Each year on Halloween we have some games we like to play through to capture the spirit of the season. There’s quite a few we’ve gotten in the habit of revisiting when the holidays roll; some are on the current systems and many on systems we played growing up. So, sure, we enjoy taking kids trick-or-treating and handing out candy to local neighbors, but we really spend the day looking forward to the chance to play the classic video games we play on Halloween tonight. Here’s a list of four games that we think really capture the Halloween spirit.
Super Castlevania is perfect for Halloween because it takes us back to when we were kids trick-or-treating and then running home to play through this game one more time. There’s no other game that makes you feel like a powerful vampire hunter (though Lords of Shadow comes close!) and the enemies feel as varied and creepy and surprising. There are so many high points: the rotating room, the final three mini-boss fights, the rock boss that gets larger every time you hit him, the torches that light the way to the final battle, and those weird dancing ghosts. Our favorite part is the stage just before you arrive at the castle, a small quick stage through silent fields with creepy music heightening the tension. The music and graphics were amazing at the time and still hold up as excellent artwork today. We used to spend weeks playing though this game, struggling through every level. Now we can blast through it in a single evening, enjoying every minute of it.
I am actually a little sad that we still haven’t played a scarier game than PT. The first thing you notice are the stunning graphics. Then you play through the same hallway several times, wondering if anything is going to happen. Then little changes start to appear that are unnerving and then there are a few jump scares that are unsettling and then things start to get really weird. PT was really everything that the Resident Evil demo was trying to be. It was creepy and unnerving and we played through it a million times looking for clues and hints about secrets in the game. Even knowing most every piece of it now, it’s still the perfect game to scare you on Halloween (if you can find someone with a copy of it).

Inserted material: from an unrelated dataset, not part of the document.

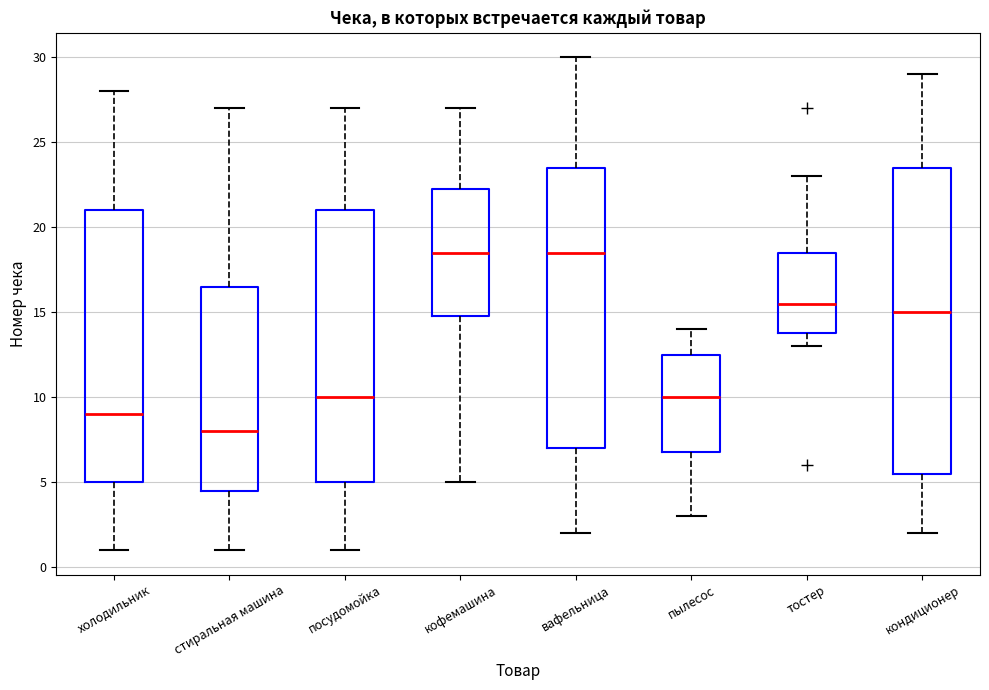

Where does the lower whisker of the box for тостер end on the y-axis? The values are not printed on the chart, so give them approximately, as read against the axis.

13.0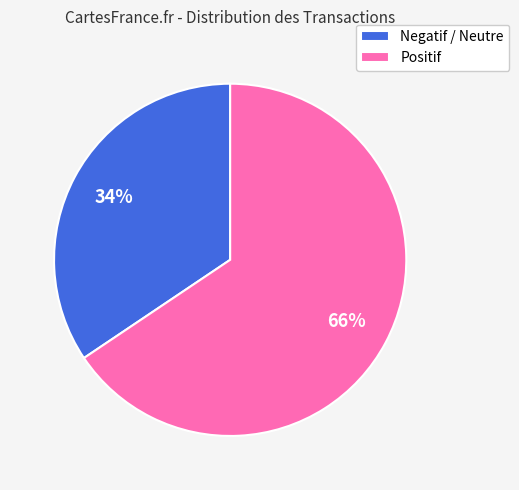

To the nearest percent, what is the average slice percentage?

50%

Halflife 2 (specifically Ravenholm)
Halflife 2 does so many things well (though not everything) and one thing it does really well is introduce you to a scary location and then force you to go to that location. On a macro scale, the game does this with the Combine’s tower, an enormous, mechanical, seemingly-breathing tower where horrible things are happening and where the game concludes. On a smaller scale, the game introduces you quickly to Ravenholm, a city overrun by nightmarish aliens that the bravest resistance fighters do not venture to. Of course, you are quickly forced to go there and engage with the hostile population. You have the assistance of the local priest (who is very handy with as shortgun), several traps, and your own powerful gravity gun. You quickly go from fearing the monsters to figuring out how to kill them in the most creative method possible back to fearing them again as the game heightens the tension in the final act. It’s a great scary level in one of the best games we ever played.
Borderlands 2: TK Bloody Harvest
Few games give you such a beautiful Halloween environment for killing zombies in as Borderlands 2 does. The pumpkin patch, Halloween themed world lets you blast through graveyards and haunted cities while scavenging for powerful loot (a great twist on traditional trick-or-treating). The battle against the local monsters will keep you engaged and the big battle against the Pumpkin Kingpin is a great parody of that Charlie Brown Halloween Special as well. This DLC is both kinda scary and very clever and, if you’re too old for trick or treating, a great way to spend Halloween with some friends.